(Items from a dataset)
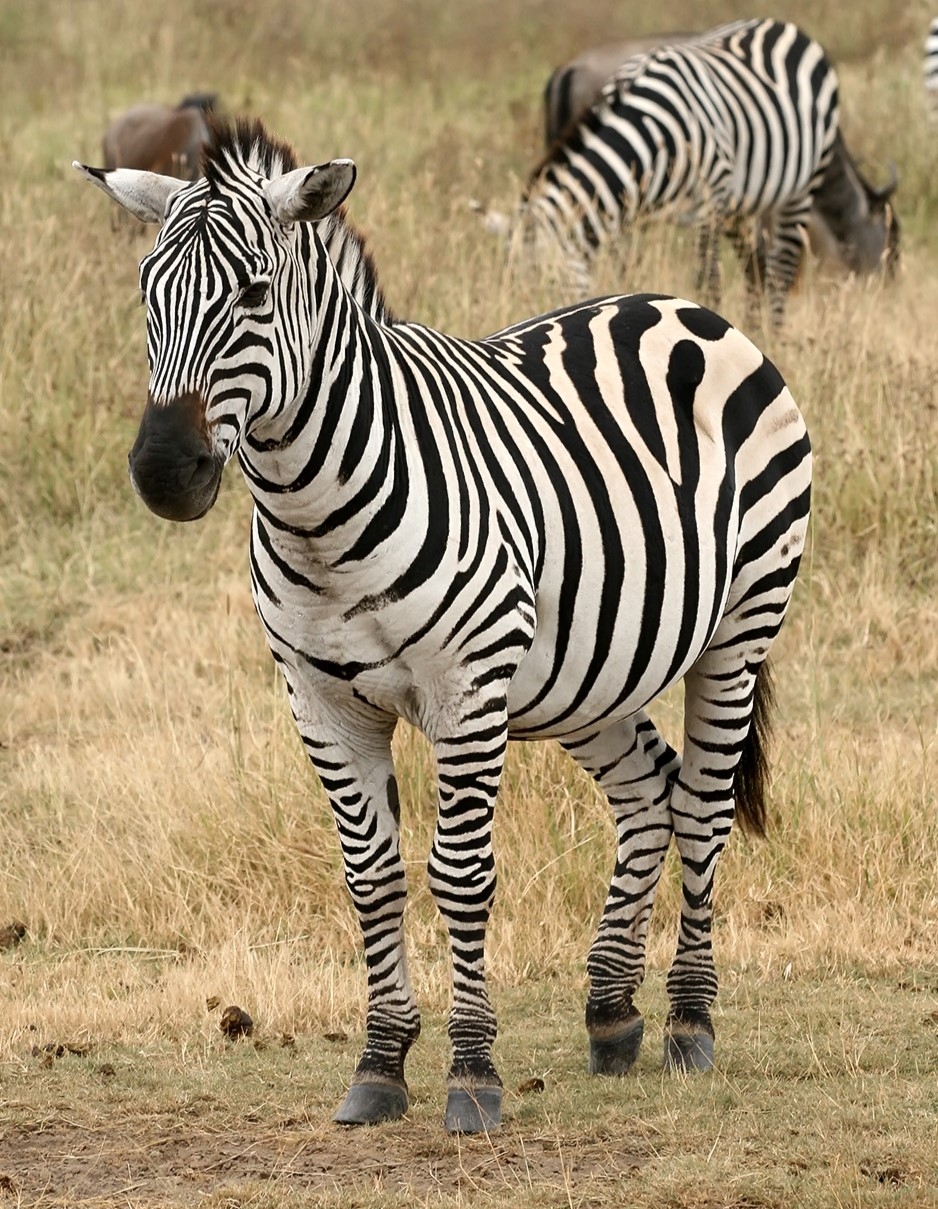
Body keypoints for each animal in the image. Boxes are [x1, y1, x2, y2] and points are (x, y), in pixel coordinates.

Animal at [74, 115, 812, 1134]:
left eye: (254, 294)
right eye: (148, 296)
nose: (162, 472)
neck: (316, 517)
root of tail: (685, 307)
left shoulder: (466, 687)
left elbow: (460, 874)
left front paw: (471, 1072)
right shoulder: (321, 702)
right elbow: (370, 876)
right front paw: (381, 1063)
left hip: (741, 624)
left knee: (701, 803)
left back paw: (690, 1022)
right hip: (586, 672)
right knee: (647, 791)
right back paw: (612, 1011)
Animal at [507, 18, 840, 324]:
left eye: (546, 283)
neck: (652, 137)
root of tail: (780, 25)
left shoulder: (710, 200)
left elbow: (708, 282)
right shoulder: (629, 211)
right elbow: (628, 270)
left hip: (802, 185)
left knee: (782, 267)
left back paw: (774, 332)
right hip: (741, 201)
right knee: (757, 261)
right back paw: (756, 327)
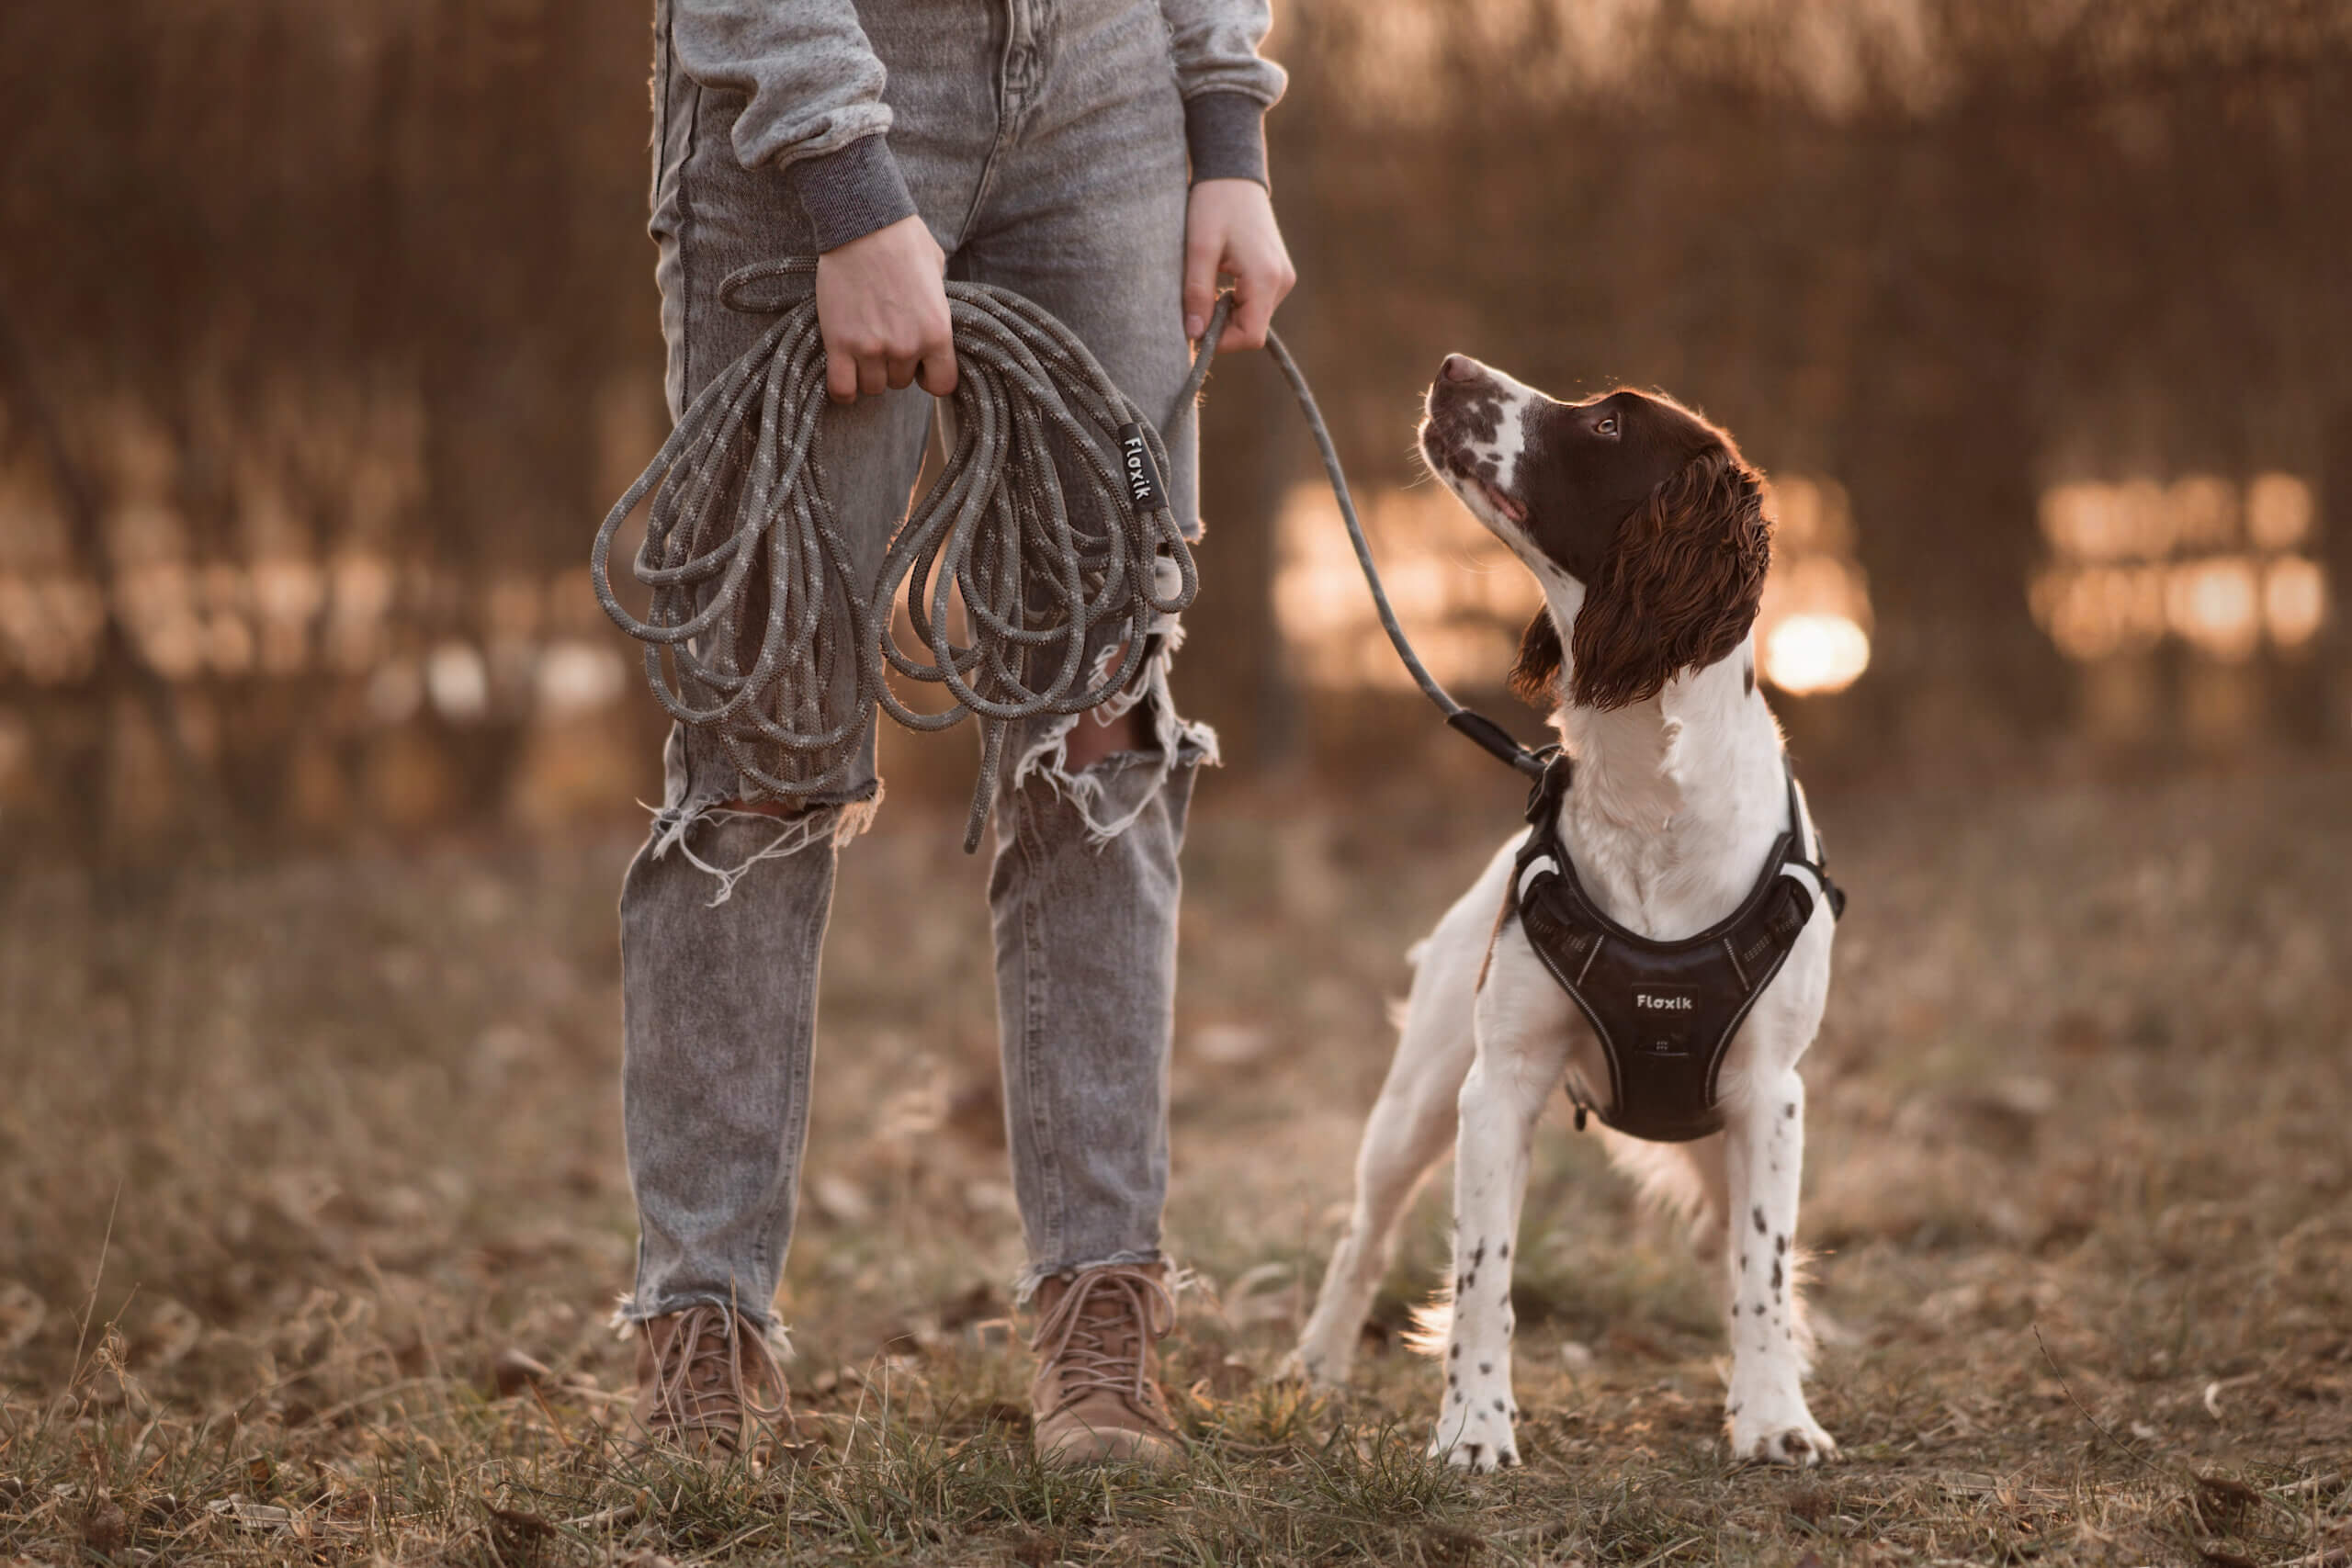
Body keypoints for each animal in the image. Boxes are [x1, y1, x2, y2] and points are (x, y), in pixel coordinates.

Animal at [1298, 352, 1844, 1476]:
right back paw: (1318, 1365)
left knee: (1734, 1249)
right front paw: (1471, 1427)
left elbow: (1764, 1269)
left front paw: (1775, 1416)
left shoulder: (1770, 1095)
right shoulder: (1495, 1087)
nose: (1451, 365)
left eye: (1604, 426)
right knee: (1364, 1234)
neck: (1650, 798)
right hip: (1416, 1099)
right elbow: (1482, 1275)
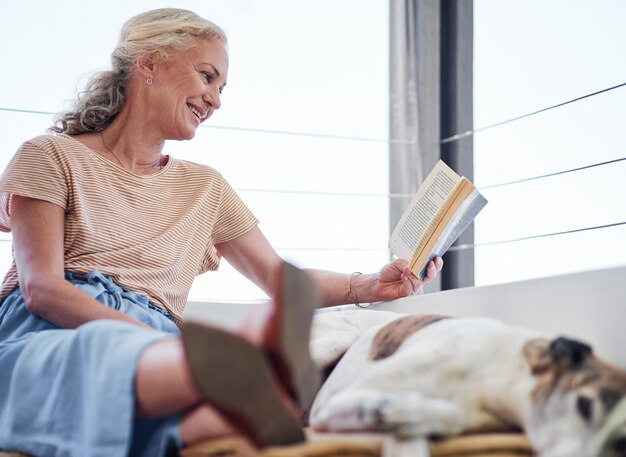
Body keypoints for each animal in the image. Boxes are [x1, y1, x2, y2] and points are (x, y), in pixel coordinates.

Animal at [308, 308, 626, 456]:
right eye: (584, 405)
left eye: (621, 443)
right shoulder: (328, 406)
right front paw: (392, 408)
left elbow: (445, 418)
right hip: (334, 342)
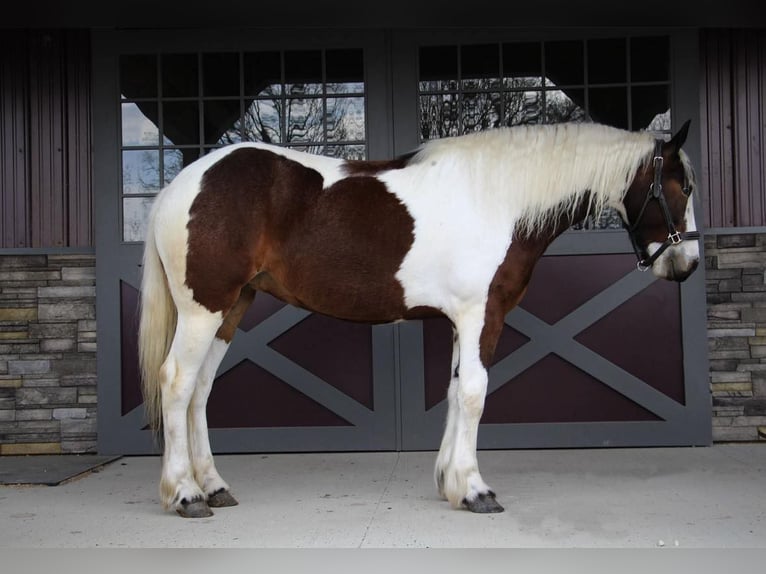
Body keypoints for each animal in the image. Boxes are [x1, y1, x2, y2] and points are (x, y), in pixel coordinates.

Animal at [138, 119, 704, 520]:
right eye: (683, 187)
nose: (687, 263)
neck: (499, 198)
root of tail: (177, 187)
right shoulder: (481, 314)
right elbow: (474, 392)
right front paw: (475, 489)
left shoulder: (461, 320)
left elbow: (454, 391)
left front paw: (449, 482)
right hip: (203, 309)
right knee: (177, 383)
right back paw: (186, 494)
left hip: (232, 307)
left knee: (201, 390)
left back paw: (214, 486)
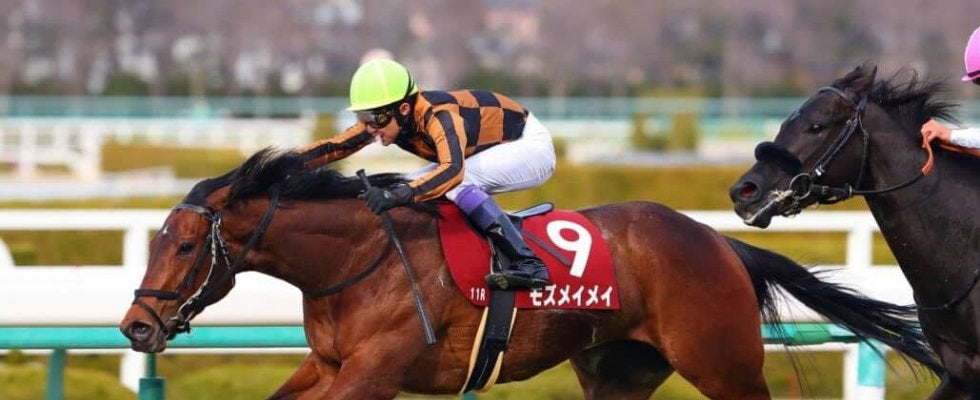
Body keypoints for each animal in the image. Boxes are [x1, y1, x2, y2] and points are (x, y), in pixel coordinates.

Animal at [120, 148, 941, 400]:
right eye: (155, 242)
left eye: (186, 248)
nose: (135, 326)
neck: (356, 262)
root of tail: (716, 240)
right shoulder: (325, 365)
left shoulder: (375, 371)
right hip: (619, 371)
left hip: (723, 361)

→ **Problem requirements**:
Apart from the pictures, return every entry above exactly as given.

→ **Task result**:
Body keypoints for each animal in the image. Boxes are [x1, y1, x2, y2] and points are (x, y), in pixel coordinates.

Animal at [74, 115, 812, 1134]:
left eye: (254, 294)
right eye: (148, 296)
nose: (162, 472)
neck: (316, 517)
root of tail: (685, 307)
left shoulder: (466, 687)
left elbow: (460, 874)
left front paw: (471, 1072)
right shoulder: (321, 702)
right elbow: (370, 876)
right front paw: (381, 1063)
left hip: (741, 624)
left knee: (701, 803)
left back paw: (690, 1022)
right hip: (586, 672)
right knee: (647, 791)
right back paw: (612, 1011)
Animal at [507, 18, 840, 324]:
left eye: (546, 283)
neck: (652, 137)
root of tail: (780, 25)
left shoulder: (710, 200)
left elbow: (708, 282)
right shoulder: (629, 211)
right elbow: (628, 270)
left hip: (802, 185)
left knee: (782, 267)
left back paw: (774, 332)
right hip: (741, 201)
right knee: (757, 261)
right back paw: (756, 327)
Body keypoints for each animal in the image. Boxes are [x1, y1, x2, y2] and points are (x, y), in pixel coordinates.

Animal at [1298, 352, 1844, 1476]:
right back paw: (1318, 1365)
left knee: (1734, 1249)
right front paw: (1471, 1427)
left elbow: (1764, 1269)
left front paw: (1775, 1416)
left shoulder: (1770, 1095)
right shoulder: (1495, 1087)
nose: (1451, 365)
left eye: (1604, 426)
right knee: (1364, 1234)
neck: (1650, 798)
right hip: (1416, 1099)
right elbow: (1482, 1275)
Body keypoints for each animal in the image. Boxes are [x1, y1, x2, y2] and points are (x, y), in pixel coordinates.

Animal at [308, 308, 626, 456]:
right eye: (584, 405)
left eye: (621, 443)
right shoulder: (328, 406)
right front paw: (392, 408)
left elbow: (445, 418)
right hip: (334, 342)
Body keypoints for each animal in the image. Boxes are [x1, y1, x2, y2] and points are (x, y), in pixel coordinates.

Animal at [138, 119, 704, 520]:
right eye: (683, 187)
nose: (687, 263)
neck: (499, 198)
root of tail: (177, 187)
right shoulder: (481, 314)
right elbow: (474, 392)
right front paw: (475, 489)
left shoulder: (461, 320)
left elbow: (454, 391)
left front paw: (449, 482)
right hip: (203, 309)
right knee: (177, 383)
right back paw: (186, 494)
left hip: (232, 307)
left knee: (201, 390)
left back paw: (214, 486)
Body keypoints for each animal in the image. Boxes are [x1, y1, x2, y2] and points are (x, y), in pixel coordinates.

Animal at [120, 148, 941, 400]:
right eye: (155, 242)
left eye: (186, 248)
nose: (135, 326)
neck: (356, 262)
root of tail: (716, 240)
right shoulder: (325, 365)
left shoulder: (375, 371)
right hip: (619, 371)
left hip: (723, 361)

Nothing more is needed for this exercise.